I remember being told as a senior in college that my generation would change not just jobs but careers roughly five times throughout our professional lives. Reflecting on that bit of info which, for some reason, I retained for the last 15+ years, I consider myself quite fortunate that I found a home with one theatre company in my post-college professional life. Though, to be fair, within this company, I’ve filled many jobs: stage manager, grant writer, lighting designer, marketing coordinator, costume designer, managing director, director, special events coordinator, production manager, facilities manager, teaching artist, box office manager, etc.

Alternating between artistic and administrative roles within that list was an intentional choice. If I ordered chronologically, it would start on the artistic side and gradually shift to the administrative with little blips of artistic peppered in. A slow transition over time, like the frog that doesn’t jump out if you put it in a pot of water and gradually turn up the heat, but will if you drop it into boiling water. Perhaps not the best metaphor, but it’s kinda accurate. I remember resisting more responsibilities on the administrative side at first and then at some point, falling into them more and more and leaving the other side behind.

At an arts event last week, all the attendees were asked to put themselves into smaller groups – artist, administrator, business owner, patron – wherever they fit best. I found myself briefly wanting to go to artist, but heading towards administrator. Also last week, we kicked off our latest community-based production – a revisiting of Steelbound set for 2019 – with the six core artists at Touchstone, complete with popping the cork on a bottle of champagne and toasting to the future project. A exciting beginning to an exciting project, but when asked how I wanted to be involved artistically I could only think of development, marketing, house management, and box office.

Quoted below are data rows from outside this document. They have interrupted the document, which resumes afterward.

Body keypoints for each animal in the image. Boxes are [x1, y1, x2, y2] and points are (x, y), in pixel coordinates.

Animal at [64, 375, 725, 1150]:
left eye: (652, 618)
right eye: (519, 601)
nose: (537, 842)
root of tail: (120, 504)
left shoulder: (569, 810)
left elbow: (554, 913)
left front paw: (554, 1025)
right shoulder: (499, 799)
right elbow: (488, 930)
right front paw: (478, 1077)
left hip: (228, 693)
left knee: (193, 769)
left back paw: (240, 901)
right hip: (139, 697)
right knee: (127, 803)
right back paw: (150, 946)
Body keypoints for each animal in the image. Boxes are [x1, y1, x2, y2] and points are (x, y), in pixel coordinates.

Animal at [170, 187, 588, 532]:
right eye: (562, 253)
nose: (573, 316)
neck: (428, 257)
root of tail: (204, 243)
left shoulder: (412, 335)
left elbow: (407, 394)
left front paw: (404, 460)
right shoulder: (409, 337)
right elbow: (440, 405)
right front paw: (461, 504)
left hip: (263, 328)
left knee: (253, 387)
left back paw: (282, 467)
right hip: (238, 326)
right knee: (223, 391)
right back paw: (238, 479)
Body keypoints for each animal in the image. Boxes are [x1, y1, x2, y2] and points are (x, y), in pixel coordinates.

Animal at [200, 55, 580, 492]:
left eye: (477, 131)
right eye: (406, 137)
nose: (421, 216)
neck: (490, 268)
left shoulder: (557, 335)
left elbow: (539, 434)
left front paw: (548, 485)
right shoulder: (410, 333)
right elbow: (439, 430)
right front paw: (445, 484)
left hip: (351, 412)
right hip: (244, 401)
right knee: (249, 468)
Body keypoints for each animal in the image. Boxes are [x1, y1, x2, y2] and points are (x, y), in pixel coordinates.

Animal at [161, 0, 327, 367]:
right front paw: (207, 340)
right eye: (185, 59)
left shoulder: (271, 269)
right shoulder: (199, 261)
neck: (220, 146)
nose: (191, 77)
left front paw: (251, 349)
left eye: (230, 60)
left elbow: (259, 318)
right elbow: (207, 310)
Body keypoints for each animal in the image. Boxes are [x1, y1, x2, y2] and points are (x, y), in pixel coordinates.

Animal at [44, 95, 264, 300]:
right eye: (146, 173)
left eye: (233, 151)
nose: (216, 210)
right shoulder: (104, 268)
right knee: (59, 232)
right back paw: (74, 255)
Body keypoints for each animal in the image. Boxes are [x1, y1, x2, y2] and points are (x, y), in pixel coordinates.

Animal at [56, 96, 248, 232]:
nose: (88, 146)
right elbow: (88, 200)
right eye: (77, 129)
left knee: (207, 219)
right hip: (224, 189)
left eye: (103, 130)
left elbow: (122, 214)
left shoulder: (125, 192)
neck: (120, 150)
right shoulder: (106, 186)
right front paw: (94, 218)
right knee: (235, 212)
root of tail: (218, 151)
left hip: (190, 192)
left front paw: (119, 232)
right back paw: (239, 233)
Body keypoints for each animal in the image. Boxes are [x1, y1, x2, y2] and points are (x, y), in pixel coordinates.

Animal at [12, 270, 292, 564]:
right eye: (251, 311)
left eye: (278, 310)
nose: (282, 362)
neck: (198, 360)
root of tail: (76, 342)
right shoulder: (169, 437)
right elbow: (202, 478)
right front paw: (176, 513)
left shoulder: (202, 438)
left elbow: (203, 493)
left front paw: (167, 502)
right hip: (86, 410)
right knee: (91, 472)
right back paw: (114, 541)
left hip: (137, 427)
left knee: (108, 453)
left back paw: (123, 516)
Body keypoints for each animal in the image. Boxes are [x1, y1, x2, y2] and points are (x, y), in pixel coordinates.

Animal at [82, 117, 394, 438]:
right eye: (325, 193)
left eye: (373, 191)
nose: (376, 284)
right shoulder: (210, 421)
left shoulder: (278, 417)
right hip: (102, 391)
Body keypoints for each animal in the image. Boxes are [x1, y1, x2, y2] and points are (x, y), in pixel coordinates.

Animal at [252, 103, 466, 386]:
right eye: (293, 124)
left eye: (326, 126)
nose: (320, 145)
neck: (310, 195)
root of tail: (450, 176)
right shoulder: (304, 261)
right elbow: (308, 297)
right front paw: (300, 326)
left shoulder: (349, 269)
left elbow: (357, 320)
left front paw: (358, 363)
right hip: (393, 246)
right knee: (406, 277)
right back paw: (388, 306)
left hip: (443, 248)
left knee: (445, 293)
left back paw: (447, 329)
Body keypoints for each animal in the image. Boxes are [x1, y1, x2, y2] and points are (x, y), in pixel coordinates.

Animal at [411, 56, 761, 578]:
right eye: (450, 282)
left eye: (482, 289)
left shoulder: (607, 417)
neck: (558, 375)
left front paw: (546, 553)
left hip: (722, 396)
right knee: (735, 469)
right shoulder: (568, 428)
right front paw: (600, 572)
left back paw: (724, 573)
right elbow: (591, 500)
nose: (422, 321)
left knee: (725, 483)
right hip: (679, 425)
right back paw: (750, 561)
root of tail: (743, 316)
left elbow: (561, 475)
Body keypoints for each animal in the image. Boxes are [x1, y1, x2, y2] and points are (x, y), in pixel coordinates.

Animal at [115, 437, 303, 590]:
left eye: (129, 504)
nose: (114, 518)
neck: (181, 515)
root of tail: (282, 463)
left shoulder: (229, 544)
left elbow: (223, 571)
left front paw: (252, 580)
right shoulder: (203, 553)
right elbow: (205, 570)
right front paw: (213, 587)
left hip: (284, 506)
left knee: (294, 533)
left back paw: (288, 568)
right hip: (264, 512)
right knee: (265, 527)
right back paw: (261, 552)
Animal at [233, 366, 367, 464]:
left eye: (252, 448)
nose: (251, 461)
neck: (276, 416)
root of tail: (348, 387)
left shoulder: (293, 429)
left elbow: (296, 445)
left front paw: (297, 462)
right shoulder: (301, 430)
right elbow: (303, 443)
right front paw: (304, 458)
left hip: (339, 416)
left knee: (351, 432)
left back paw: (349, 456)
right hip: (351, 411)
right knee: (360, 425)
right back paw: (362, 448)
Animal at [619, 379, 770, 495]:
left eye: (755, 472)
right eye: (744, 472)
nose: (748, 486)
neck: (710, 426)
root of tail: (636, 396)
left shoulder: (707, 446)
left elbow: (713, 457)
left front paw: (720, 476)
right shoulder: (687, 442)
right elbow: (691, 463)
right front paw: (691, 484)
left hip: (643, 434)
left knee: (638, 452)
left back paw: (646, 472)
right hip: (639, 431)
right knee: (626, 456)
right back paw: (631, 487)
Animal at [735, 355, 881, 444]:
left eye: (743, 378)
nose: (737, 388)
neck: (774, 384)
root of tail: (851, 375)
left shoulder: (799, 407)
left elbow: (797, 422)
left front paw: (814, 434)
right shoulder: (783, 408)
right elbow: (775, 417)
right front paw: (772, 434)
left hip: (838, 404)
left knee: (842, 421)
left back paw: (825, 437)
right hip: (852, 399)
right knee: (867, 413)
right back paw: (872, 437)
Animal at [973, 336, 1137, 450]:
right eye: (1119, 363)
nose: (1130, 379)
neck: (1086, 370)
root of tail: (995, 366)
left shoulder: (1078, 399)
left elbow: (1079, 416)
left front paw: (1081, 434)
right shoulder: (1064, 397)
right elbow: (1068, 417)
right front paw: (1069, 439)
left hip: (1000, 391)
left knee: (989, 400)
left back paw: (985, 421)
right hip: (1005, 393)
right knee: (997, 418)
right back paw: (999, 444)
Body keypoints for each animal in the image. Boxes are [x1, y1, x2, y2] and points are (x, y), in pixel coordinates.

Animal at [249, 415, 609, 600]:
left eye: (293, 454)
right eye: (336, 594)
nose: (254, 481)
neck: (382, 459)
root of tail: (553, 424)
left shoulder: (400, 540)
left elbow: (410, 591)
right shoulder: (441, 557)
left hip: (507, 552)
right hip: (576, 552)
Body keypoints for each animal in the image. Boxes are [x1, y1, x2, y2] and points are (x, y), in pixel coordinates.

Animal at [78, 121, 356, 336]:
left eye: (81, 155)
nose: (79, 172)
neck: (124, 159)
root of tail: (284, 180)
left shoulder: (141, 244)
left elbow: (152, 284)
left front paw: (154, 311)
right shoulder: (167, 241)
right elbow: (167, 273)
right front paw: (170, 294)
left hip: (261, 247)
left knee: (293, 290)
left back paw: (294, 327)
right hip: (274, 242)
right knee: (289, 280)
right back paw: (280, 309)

All important and often creative roles in the project, but not ones that flex my weakening theatre art muscles. And then the clincher came a couple days ago, when an email came in from Trinity Rep that read “Great Writers” in huge letters up top with “Harper Lee and James Baldwin” written smaller below next to a picture of each…and what did I read? “Grant Writers”. It took me a few seconds to realize that these two authors were, of course, not also grant writers. Why did I read it that way? Maybe because my mind lives in the administrative world and not the artistic, or maybe because I’m often moving quickly and taking in info based on my perception of things and maybe not reality (yikes, that’s a big one!), or maybe there’s an option three that I haven’t quite figured out yet.

Whatever the case, I know I’m happy to serve an arts organization I believe in whole-heartedly, through the various and sundry roles of administrator and artist. Now though, I think I owe it to myself (and the company) to be more aware of how this shift from art-focused to admin-focused has affected my work, who I am now, and how I perceive things. I also need to remember to recognize the creativity that exists in my admin work, like crafting the language for a compelling grant or orchestrating the flow of a fundraising event. And unlike the frog, I’m aware of the pot I’ve chosen to boil in and will boil on in the name of good, transformative theatre!